Data Size Questions - influx much bigger than raw data

Hi everyone,

My InfluxDB 1.8 is running well since one year (with Grafana on top). I don’t have set any retention policy (except default autogen=infinite). I inject the data from CSV files on a daily basis.

But now my hard drive is getting full. The weird thing is, influxdb’s folder became huge, something like 9x the size of the row data (csv-files). Why is it like this?

Now the HD is quite full, up to 88%, and I really need to do something! Sure I could add some retention policies, but actually it should be fine now if influx’s data size ~ raw data size.

Why is influx’s data size so big compared to the raw data file? is there a kind of versioning or something similar? How can I prevent influxdb to grow crazy like this?

Thank you so much for any advice,

all the best,
Vince

Hello @vince,
Can you tell me about your schema design?
What does the CSV data you’re writing look like?

Hello @Anaisdg,

thank you for your reply!
I inject 2 CSV-files with influx’s python client. Each one has a 1s resolution and is a representation of the day (one file per day). One has a size of ~80mb and the other the size of ~150mb. So I inject ~ 230mb every night, at 5 AM.

The whole thing is really weird. Here a graph with the CPU load and the HD used space:

At 5 AM, the CPU is running the injection but the HD size doesn’t change (yellow circles)
At 9 AM (why?), the CPU is running again (why?) and the HD size changes by 55 GB (!) (red circles)

And this happens every day, so I’m running out of space in a couple of days :grimacing:

This is how I inject the data:
client.write_points(df, 'my_measurement', protocol='line', batch_size=3000)

Thank you very much for any advice!
All the best,

Vince

Hello @vince,
Does your DataFrame have timestamps? If it doesn’t, it’s possible you’re writing duplicate points.
Have you loaded data into InfluxDB from sources other than the CSV?
If your DataFrame has timestamps and the only data you’ve loaded into InfluxDB is from that CSV I’d suspect something in InfluxDB isn’t working right, like a cache never being cleared or temporary files not being deleted, maybe even something odd with the tsm engine causing it to use much bigger files than needed.

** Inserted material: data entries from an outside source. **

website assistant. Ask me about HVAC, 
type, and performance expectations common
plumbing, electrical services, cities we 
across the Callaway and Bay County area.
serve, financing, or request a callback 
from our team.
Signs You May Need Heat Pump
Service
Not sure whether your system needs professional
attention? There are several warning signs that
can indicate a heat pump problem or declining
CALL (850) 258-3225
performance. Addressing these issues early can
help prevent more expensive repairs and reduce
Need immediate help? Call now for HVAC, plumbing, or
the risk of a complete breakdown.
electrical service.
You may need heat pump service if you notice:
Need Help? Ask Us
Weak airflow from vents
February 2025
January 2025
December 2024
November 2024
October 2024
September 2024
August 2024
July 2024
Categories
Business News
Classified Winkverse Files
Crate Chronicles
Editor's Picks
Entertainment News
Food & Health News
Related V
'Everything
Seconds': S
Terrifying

What does your schema look like from that CSV? How many tags and fields?

Hello @Anaisdg ,

yes, my csv files have timestamps.
I do collect some more data from telegraph but I inject them into another (influx)database, and this db is absolutely fine. Only the CSV_DB is growing like crazy.
So I would guess the same as you said with the cache or the temporary files. I had a look to the file structure of influx, and in data/CSV_DB/autogen/number/, I can see A LOT of ‘.tmp’ folders. And this is inside each number folder similar. Here a pic:

Each .tmp folder’s size is really close to the .tsm file size (~230mb, and actually really close to the raw data).

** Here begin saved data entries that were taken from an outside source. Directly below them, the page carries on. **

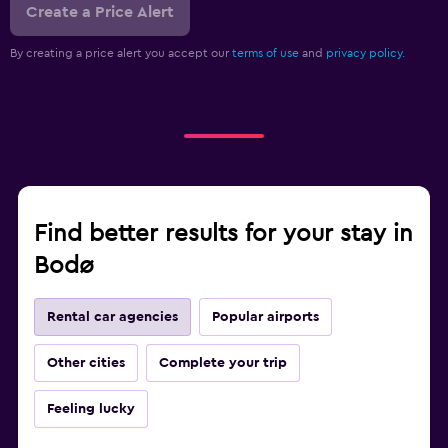
Create a Price Alert
By creating a price alert you accept our
terms of use
and
privacy policy.
Find better results for your stay in
Bodø
Rental car agencies
Popular airports
Other cities
Complete your trip
Feeling lucky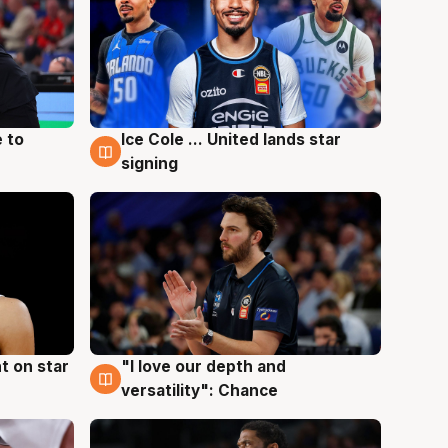
 to
Ice Cole ... United lands star
6 Aug
signing
t on star
"I love our depth and
4 Aug
versatility": Chance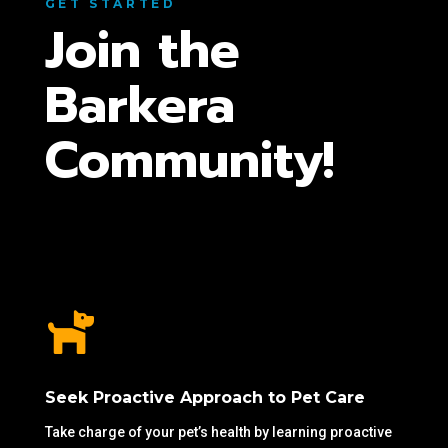
GET STARTED
Join the
Barkera
Community!

Seek Proactive Approach to Pet Care
Take charge of your pet’s health by learning proactive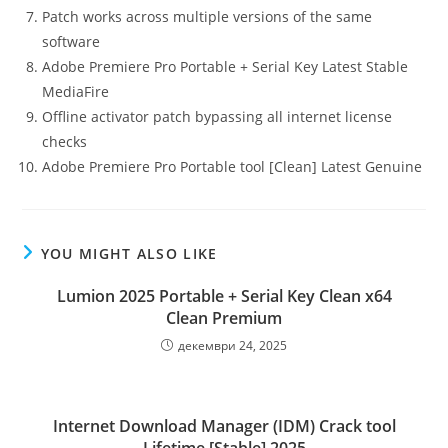
Patch works across multiple versions of the same
software
Adobe Premiere Pro Portable + Serial Key Latest Stable
MediaFire
Offline activator patch bypassing all internet license
checks
Adobe Premiere Pro Portable tool [Clean] Latest Genuine
YOU MIGHT ALSO LIKE
Lumion 2025 Portable + Serial Key Clean x64
Clean Premium
декември 24, 2025
Internet Download Manager (IDM) Crack tool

Is this a normal structure? what about these .tmp files? should they remain like this or should tey be deleted?

fyi: I’ve got 2 separated daily csv files series, which I inject into 2 different measurements.

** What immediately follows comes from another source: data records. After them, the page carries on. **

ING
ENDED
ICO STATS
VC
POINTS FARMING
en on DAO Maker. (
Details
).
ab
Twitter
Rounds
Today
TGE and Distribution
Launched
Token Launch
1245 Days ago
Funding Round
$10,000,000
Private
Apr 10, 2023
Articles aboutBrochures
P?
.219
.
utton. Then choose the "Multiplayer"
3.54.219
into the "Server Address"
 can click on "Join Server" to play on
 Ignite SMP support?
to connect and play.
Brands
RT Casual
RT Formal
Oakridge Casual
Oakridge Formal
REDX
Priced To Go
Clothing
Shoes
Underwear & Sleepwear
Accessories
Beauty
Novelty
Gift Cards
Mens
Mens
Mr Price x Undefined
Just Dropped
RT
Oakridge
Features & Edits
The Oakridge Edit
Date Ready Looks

  1. ~60 fields with 1s resolution
  2. ~150 fields with 1s resolution

fyi2: I do a portable backup every night. Could this cause any temp/cache problems? I found this, and it looks really similar (except I’m on Linux): During backup, the tmp file is not deleted. · Issue #20732 · influxdata/influxdb · GitHub

fyi3: yesterday I stopped the automatic (nightly) injection of the CSV files. Nothing happened overnight, the database didn’t change its size. l also triggered the injection manually at 1 PM and… 4.5h later, the HD usage got 55GB more data (exactly the same behaviour as nightly). So the CSV injection is definitely related to the problem.

All the best,
Vince

Hello @Anaisdg ,

The problem seems to be the partable backup not deleating the .tmp folders.

I found the solution here: Running influxd.exe backup -portable leaves <x>.tmp folders in data directory on Windows · Issue #16289 · influxdata/influxdb · GitHub
Restarting Influx cleaned up all .tmp folders.

I’ll upgrade from 1.8.0 to 1.8.9 (in the ubuntu repos) and hope this will work without periodically restart.

UPDATE: I upgraded to 1.8.9 but got a starting script issue which I could solve with this thread: Influxdb 1.8.7 will not start - #38 by vince

I hope this will do the job now deleting the .tmp folders without restarting influx. @Anaisdg thank you very much for you help!